19. In this connection, a reference may also be made to M/s, K.L.Johar and Co. v. The Deputy Commercial Tax Officer, Coimbatore III , AIR 1965 SC 1082 [LQ/SC/1964/322] where this Court, while examining a hire purchase agreement, pointed out that such an agreement has two elements; (1) element of bailment, and (2) element of sale in the sense that it contemplates an eventual sale. In the absence of any element of sale in the present case, we do not see any reason for treating the agreement as “transfer” or disallowing the grant of investment allowance, when the assessee complies with the requirements of Section 32A. Section 32A is a beneficial provis ion in a taxing statute. Full effect, therefore, requires to be given to the language used in Section 32A. As observed by this Court in C.A.Abraham v. Income Tax Officer, Kottayam & Anr ., AIR 1961 SC 609, in interpreting a fiscal statute, the Court cannot proceed to make good the deficiencies if there be any. The Court must interpret the statute as it stands and in case of doubt, in a manner favourable to the tax-payer. In the present case, the language of Section 32A covers leasing or finance companies which give the machinery on hire as in the present case.

20. In the premises, the appeals are dismissed with costs.

Advocate List
  • For the Appearing Parties---

Bench
  • HON'BLE MR. JUSTICE SUJATA V. MANOHAR
  • HON'BLE MR. JUSTICE D.P. WADHWA
Eq Citations
  • (1998) 3 SCC 605
  • [1998] 2 SCR 367
  • AIR 1998 SC 1372
  • 1998 3 AD (SC) 176
  • 1998 (2) CTC 87
  • [1998] 231 ITR 308 (SC)
  • JT 1998 (2) SC 564
  • 1998 (2) SCALE 395
  • LQ/SC/1998/356
Head Note

1. Whether assessees entitled to investment allowance under Section 32A of the Income Tax Act, 1961, by leasing machinery to manufacturers? 2. Statutory Provisions: Section 32A of the Income Tax Act, 1961: Investment allowance for machinery or plant. 3. Facts: Petitioners, financial companies engaged in the business of hiring out machinery, claimed investment allowance under Section 32A for machinery owned by them and leased to manufacturers. 4. Issue: Whether assessees satisfied conditions of Section 32A, particularly regarding use of machinery for purposes of their business. 5. Held: Yes. The High Courts of Karnataka and Madras, whose decisions were challenged in the appeals, correctly held that the assessees fulfilled all requirements of Section 32A. 6. Reasons: a. Section 32A(1) requires machinery to be owned by the assessee, wholly used for the purpose of their business, and to fall under categories specified in Section 32A(2). b.
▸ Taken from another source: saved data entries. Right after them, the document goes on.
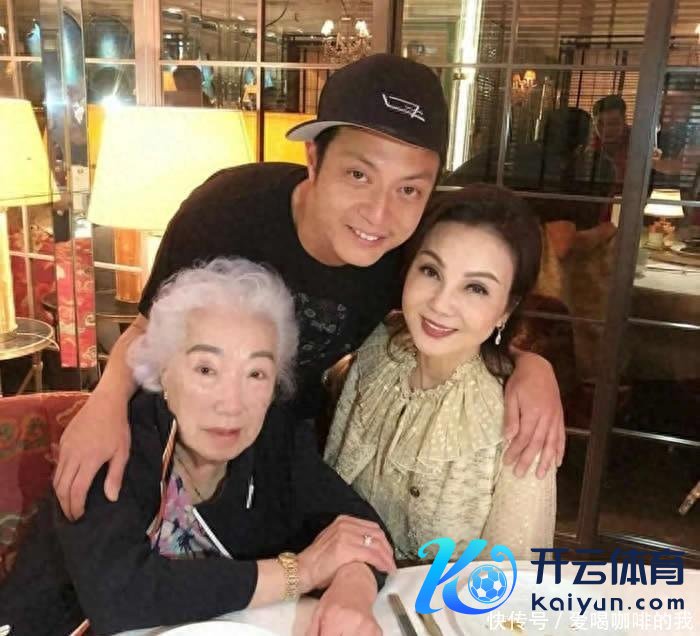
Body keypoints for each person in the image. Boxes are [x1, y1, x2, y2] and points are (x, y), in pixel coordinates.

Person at [55, 53, 565, 522]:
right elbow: (147, 329)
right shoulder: (227, 210)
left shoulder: (406, 257)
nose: (379, 214)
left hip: (280, 455)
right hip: (178, 438)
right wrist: (105, 405)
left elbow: (450, 319)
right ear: (315, 159)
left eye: (409, 188)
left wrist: (530, 366)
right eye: (359, 174)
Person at [0, 259, 393, 636]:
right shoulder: (114, 444)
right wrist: (301, 572)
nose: (232, 404)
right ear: (163, 371)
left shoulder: (275, 438)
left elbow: (361, 528)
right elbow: (117, 594)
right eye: (206, 369)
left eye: (256, 373)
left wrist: (351, 590)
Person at [324, 186, 556, 560]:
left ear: (506, 310)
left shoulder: (521, 417)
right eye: (431, 271)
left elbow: (513, 576)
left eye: (476, 288)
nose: (440, 304)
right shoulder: (376, 350)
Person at [590, 95, 630, 191]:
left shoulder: (638, 142)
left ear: (624, 121)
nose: (606, 129)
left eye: (613, 123)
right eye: (600, 123)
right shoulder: (587, 143)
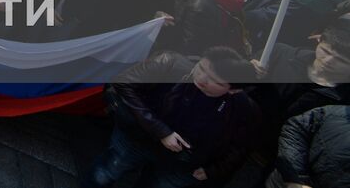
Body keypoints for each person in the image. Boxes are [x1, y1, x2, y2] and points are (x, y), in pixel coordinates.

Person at [90, 47, 261, 187]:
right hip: (138, 139)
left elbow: (240, 146)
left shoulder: (243, 108)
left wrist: (213, 170)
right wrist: (161, 131)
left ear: (233, 90)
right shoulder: (170, 63)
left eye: (215, 81)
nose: (201, 79)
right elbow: (123, 82)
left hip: (182, 164)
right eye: (201, 68)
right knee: (104, 175)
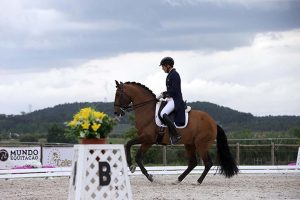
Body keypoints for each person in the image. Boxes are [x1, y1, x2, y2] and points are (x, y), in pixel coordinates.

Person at [159, 56, 185, 144]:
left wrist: (164, 94)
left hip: (175, 100)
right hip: (170, 99)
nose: (162, 69)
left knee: (163, 114)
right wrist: (164, 94)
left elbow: (174, 91)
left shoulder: (174, 75)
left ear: (168, 66)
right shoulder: (170, 74)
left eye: (163, 66)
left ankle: (176, 135)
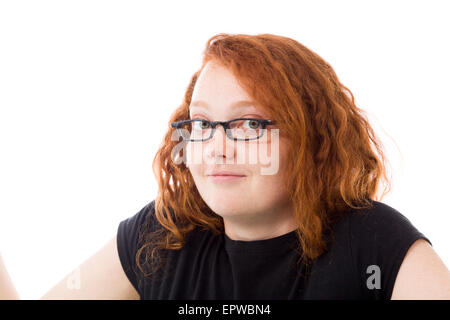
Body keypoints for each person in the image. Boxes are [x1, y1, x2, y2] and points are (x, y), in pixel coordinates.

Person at [4, 33, 449, 300]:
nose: (216, 146)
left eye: (250, 123)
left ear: (314, 141)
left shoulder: (376, 244)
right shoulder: (162, 237)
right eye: (200, 123)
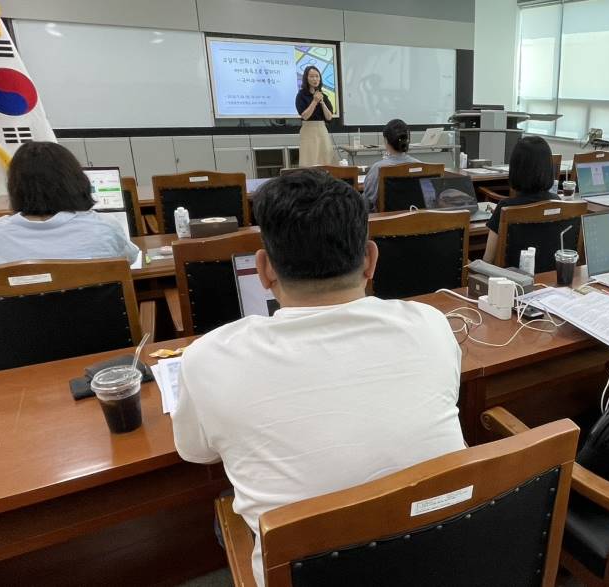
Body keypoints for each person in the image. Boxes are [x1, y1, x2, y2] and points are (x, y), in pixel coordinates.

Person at [171, 170, 466, 587]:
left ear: (264, 270)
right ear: (370, 259)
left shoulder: (206, 358)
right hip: (439, 559)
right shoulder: (432, 325)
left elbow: (195, 453)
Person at [0, 141, 139, 265]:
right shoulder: (103, 226)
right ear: (74, 181)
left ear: (15, 187)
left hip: (29, 302)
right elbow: (130, 258)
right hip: (93, 301)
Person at [482, 136, 559, 264]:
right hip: (550, 281)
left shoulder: (505, 207)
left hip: (510, 282)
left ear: (516, 169)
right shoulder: (558, 203)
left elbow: (487, 260)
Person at [362, 118, 421, 210]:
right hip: (418, 222)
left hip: (386, 223)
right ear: (408, 140)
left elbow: (366, 203)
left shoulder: (378, 169)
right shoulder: (421, 166)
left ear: (386, 140)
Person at [295, 65, 338, 167]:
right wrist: (314, 101)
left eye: (317, 76)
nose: (315, 79)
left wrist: (322, 102)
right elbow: (305, 116)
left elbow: (329, 117)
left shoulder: (323, 96)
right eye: (312, 76)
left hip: (322, 129)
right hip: (308, 130)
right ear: (306, 78)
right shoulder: (301, 95)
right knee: (309, 161)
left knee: (325, 159)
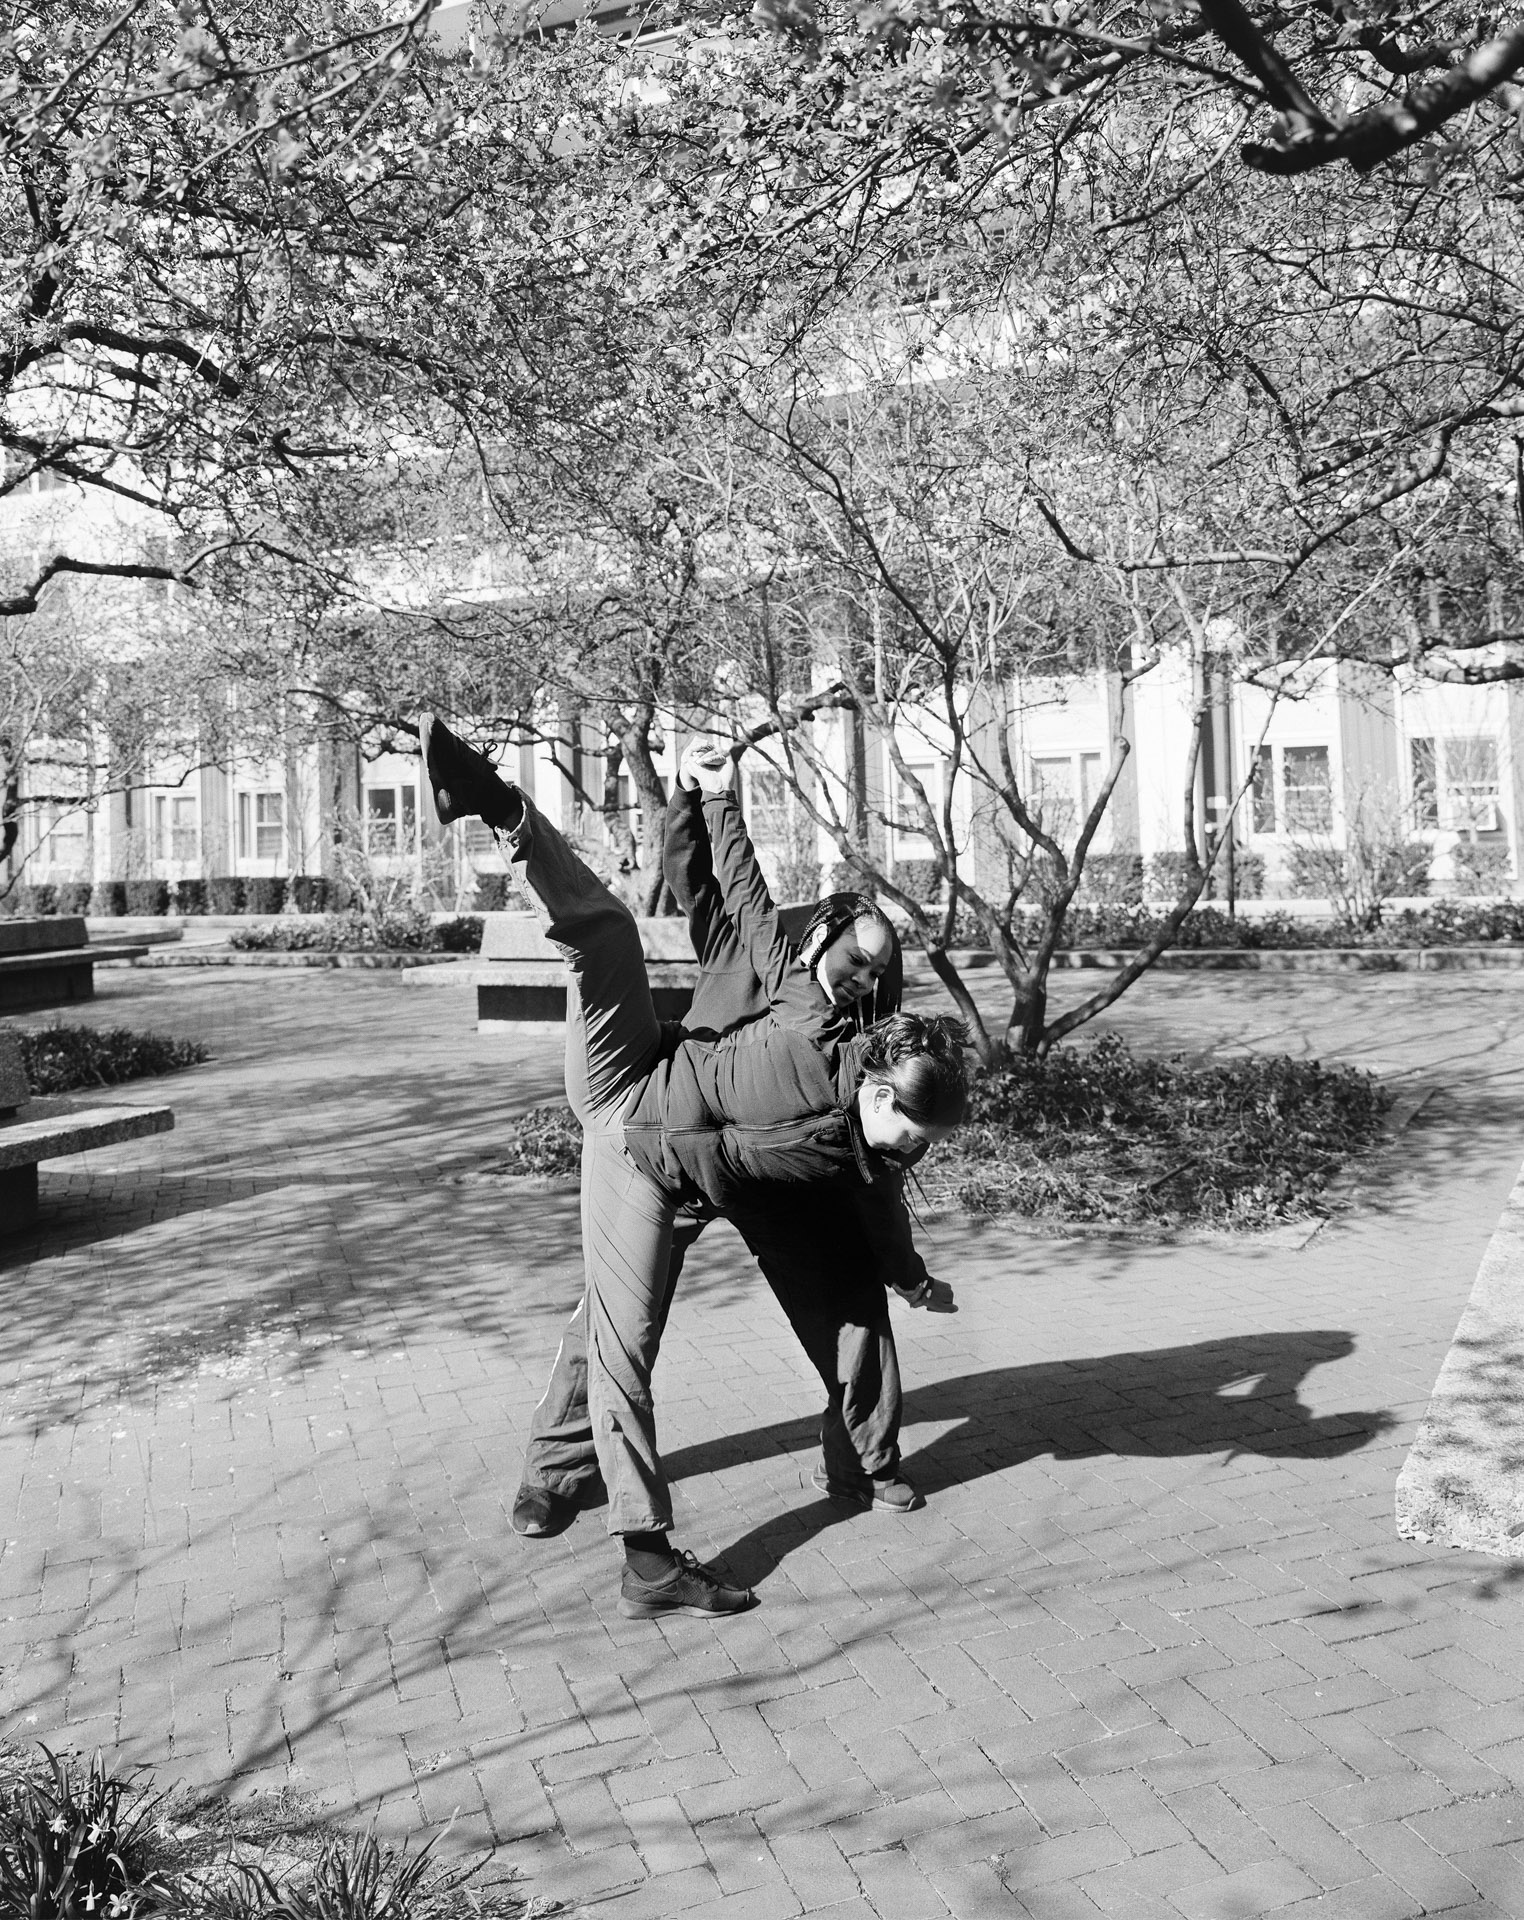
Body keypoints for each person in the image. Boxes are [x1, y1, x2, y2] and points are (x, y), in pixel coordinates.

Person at [419, 715, 968, 1621]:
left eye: (879, 972)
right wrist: (702, 793)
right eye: (854, 960)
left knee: (850, 1298)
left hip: (759, 1166)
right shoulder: (783, 956)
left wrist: (906, 1271)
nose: (865, 976)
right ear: (823, 940)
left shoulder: (867, 1062)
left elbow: (883, 1187)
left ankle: (867, 1461)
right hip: (656, 1110)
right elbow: (720, 888)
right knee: (611, 1324)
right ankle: (560, 1474)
Petitioners satisfied these conditions: they owned the machinery, used it for their business of leasing it out, and the machinery came under Section 32A(2)(b)(iii). c. Section 32A(2) describes eligible machinery, including new machinery or plant installed for the purpose of business of manufacture or production of any article. d. Unlike Section 32A(2)(a), which specifies the assessee must be engaged in a particular business, Section 32A(2)(b) does not require the assessee to use the machinery themselves. e. Petitioners leased the machinery to parties who used it for purposes specified in Section 32A(2)(b)(iii), fulfilling the requirement that the machinery be used for the purposes of assessees' business. 7. Conclusion: Appeals dismissed with costs. Petitioners entitled to investment allowance under Section 32A.